:: Tâches à réaliser ::
- 1) Répondez à ces questions à partir du document source :
(a) Combien de Yukpas morts sont mentionnés ?
(b) Quelles organisations le jugement évoqué concernait-il ?
(c) Quels noms figurent à côté de Sabino Romero sur la liste des combattants assassinés ?
- 2) Traduisez en anglais la phrase suivante du document source : « Depuis El Libertario, nous dénonçons l'assassinat de Sabino Romero et nous continuerons à diffuser les luttes indigènes et les luttes sociales avec des niveaux d'autonomie. »

C'est pour cela qu'il y a déjà 13 yukpas morts, assassinats restés impunis
jusqu'à aujourd'hui
. Et comme le démontra le jugement contre les
organisations qui apportaient leur appui à cette lutte (Homoetnatura y
Provea), Il fallait leur enlever tous les appuis possibles.

Depuis El Libertario, nous dénonçons l'assassinat de Sabino Romero et nous
continuerons à diffuser les luttes indigènes et les luttes sociales avec
des niveaux d'autonomie. Sabino forme partie maintenant de la liste de
combattants assassinés pendant le gouvernement bolivarien pour défendre
leurs droits, à coté de Mijaíl Martínez, Luis Hernández, Richard Gallardo
y Carlos Requena.

:: Données brutes ::
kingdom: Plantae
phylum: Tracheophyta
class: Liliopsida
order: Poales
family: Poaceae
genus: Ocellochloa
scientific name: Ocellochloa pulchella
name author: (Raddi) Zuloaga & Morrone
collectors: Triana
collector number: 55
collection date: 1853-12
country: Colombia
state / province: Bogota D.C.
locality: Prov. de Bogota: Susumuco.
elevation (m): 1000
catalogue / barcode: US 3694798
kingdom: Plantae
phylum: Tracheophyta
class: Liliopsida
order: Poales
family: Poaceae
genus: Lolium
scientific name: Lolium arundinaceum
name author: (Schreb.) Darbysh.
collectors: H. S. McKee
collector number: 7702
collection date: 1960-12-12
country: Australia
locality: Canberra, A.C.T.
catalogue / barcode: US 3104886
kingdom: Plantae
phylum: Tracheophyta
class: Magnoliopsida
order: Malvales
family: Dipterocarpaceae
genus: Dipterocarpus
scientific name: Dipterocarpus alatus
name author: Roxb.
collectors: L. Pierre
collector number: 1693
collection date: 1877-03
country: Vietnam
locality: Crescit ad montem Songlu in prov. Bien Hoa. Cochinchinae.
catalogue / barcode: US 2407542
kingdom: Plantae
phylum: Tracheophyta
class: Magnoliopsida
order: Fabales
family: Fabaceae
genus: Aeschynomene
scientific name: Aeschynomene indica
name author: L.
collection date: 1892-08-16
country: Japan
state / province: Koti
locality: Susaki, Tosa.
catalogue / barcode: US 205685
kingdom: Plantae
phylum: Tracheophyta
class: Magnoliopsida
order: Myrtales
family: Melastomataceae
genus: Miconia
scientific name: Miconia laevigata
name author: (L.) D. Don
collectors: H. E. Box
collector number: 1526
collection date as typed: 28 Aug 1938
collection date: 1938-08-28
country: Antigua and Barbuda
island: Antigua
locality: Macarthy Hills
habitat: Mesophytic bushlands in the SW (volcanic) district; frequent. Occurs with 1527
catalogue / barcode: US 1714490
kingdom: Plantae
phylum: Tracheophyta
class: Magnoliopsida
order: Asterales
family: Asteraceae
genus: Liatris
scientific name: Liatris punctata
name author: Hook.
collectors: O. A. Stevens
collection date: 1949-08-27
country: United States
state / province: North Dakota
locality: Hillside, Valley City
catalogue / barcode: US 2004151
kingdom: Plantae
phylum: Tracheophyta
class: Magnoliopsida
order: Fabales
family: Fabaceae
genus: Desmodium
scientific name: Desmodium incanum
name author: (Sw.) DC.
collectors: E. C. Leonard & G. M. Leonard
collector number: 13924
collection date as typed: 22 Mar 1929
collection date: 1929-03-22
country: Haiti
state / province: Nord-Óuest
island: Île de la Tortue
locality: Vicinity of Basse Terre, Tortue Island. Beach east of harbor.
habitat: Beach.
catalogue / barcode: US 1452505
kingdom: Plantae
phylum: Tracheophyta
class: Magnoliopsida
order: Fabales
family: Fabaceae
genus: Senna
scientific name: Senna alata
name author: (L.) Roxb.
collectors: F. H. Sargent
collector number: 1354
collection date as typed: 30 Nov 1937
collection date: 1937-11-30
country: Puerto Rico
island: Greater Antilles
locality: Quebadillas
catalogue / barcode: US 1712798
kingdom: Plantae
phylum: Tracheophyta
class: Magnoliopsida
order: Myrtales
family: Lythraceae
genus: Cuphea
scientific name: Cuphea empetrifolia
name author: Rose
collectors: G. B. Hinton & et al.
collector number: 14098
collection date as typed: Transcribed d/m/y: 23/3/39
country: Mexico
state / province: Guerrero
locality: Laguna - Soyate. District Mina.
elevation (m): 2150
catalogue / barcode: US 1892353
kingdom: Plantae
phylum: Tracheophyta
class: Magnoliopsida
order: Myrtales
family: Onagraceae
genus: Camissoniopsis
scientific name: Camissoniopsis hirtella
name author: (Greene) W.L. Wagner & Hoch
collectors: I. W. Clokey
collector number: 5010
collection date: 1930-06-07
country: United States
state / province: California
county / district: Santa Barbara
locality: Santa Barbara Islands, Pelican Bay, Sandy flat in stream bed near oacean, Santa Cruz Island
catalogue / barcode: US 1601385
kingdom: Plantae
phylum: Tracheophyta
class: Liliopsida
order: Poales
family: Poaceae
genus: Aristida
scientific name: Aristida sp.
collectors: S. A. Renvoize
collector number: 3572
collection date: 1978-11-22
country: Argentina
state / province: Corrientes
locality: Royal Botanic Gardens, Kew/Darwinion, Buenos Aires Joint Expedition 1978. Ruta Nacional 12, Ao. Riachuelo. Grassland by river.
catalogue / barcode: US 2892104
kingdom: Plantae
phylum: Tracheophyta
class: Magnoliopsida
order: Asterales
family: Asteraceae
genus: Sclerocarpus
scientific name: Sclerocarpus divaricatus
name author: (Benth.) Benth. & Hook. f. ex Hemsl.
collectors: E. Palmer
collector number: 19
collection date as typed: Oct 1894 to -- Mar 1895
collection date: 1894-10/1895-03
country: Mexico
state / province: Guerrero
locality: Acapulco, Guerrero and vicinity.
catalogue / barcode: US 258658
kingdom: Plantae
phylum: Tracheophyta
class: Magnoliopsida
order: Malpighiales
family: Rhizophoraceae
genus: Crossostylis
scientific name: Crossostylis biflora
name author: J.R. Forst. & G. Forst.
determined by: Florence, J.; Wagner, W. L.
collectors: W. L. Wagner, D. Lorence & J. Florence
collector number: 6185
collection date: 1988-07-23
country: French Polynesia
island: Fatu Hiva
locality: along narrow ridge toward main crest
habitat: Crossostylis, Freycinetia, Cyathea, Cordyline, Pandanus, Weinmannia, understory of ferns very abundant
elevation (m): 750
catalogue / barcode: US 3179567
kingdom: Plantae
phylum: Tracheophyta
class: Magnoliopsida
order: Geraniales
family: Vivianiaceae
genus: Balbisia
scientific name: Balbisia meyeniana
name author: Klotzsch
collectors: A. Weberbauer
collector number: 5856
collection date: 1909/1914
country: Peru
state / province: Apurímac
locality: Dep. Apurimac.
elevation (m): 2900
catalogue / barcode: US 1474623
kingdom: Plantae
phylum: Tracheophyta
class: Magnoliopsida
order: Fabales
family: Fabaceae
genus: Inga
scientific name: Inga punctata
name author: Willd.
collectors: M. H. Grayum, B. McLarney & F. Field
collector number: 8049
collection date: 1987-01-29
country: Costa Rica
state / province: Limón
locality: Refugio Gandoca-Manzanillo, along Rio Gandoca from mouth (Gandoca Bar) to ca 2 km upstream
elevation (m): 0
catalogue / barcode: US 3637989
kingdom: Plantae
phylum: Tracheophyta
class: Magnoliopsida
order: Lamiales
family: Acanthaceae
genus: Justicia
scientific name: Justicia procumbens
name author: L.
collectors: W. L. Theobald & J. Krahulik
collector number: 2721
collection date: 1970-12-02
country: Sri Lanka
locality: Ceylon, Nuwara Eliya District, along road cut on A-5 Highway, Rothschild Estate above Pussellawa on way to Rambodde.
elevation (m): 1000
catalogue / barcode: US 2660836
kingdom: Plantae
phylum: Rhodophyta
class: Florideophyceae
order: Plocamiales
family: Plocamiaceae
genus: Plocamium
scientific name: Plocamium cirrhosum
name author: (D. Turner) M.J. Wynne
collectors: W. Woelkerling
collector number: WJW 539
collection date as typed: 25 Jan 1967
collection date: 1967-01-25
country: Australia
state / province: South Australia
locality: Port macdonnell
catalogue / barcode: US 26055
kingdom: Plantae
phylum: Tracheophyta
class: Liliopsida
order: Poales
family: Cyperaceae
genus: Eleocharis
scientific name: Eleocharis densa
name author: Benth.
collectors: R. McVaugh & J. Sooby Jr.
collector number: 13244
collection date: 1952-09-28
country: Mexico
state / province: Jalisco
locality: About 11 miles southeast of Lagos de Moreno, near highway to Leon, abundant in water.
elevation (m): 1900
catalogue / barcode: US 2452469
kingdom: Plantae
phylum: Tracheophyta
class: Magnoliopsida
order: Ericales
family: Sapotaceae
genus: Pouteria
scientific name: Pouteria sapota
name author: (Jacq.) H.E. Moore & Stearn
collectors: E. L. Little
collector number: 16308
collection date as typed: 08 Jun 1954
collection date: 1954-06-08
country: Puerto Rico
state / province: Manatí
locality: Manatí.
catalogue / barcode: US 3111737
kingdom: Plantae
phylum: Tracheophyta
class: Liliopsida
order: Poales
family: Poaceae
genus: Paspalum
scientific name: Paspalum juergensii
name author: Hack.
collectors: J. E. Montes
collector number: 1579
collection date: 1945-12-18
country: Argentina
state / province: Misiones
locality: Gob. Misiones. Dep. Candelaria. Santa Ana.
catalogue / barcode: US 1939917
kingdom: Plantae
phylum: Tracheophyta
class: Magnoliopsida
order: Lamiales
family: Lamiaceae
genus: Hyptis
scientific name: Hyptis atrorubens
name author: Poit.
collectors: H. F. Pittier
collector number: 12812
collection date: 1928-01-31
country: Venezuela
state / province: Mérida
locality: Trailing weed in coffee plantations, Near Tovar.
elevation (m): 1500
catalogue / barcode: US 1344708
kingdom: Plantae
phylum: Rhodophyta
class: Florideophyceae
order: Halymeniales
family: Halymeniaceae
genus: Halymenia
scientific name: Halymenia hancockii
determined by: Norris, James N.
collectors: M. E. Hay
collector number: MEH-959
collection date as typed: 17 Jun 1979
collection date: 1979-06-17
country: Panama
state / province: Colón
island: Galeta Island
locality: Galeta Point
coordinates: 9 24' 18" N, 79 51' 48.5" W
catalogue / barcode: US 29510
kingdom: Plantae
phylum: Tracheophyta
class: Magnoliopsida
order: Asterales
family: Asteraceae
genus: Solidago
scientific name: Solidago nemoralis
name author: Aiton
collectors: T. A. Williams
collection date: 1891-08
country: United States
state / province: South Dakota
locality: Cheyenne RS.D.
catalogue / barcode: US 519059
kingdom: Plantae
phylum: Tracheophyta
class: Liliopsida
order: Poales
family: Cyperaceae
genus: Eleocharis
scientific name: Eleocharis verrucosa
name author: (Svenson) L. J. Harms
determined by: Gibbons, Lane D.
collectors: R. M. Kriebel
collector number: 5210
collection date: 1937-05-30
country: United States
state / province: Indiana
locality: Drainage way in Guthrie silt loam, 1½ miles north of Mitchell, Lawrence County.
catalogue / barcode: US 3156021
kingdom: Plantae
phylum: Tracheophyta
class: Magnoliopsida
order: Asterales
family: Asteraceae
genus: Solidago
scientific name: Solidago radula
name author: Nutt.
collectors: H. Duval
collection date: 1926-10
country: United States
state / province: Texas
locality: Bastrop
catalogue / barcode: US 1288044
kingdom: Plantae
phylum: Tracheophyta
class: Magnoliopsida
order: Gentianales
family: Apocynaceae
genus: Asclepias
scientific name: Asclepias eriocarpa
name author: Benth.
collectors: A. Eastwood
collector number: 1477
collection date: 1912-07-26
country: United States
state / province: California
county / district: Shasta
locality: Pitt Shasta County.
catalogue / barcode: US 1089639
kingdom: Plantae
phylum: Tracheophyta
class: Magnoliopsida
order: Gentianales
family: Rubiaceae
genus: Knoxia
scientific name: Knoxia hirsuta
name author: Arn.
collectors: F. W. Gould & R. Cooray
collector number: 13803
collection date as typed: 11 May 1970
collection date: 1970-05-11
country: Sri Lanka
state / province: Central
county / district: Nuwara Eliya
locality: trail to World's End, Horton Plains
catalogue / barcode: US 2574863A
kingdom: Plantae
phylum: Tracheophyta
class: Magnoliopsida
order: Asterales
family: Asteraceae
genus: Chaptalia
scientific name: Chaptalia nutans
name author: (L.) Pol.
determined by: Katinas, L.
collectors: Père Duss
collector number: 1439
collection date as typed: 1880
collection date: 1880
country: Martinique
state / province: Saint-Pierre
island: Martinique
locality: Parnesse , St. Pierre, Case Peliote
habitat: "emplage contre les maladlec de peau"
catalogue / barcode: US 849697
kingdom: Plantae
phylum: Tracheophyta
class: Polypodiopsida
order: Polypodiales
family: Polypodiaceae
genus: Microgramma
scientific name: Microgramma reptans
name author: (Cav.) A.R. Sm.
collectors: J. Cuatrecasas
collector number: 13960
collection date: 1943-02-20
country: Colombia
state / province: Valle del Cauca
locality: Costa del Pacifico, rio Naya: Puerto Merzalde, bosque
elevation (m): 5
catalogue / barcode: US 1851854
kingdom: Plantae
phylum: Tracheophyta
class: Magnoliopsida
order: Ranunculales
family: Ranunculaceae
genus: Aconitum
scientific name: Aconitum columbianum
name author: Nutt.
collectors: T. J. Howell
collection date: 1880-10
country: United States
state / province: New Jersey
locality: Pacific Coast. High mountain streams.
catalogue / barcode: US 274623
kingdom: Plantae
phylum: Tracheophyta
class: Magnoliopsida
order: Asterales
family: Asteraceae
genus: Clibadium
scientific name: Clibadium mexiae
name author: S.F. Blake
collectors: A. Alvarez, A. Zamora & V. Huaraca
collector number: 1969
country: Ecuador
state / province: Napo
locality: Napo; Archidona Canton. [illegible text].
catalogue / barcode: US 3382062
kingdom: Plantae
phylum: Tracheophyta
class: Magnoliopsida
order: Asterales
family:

:: Réponses dans l'ordre ::
- 1)
(a) 13 Yukpas morts.
(b) Homoetnatura et Provea.
(c) Mijaíl Martínez, Luis Hernández, Richard Gallardo et Carlos Requena.

- 2) From El Libertario, we denounce the murder of Sabino Romero, and we will continue to spread the word about Indigenous struggles and social struggles with levels of autonomy.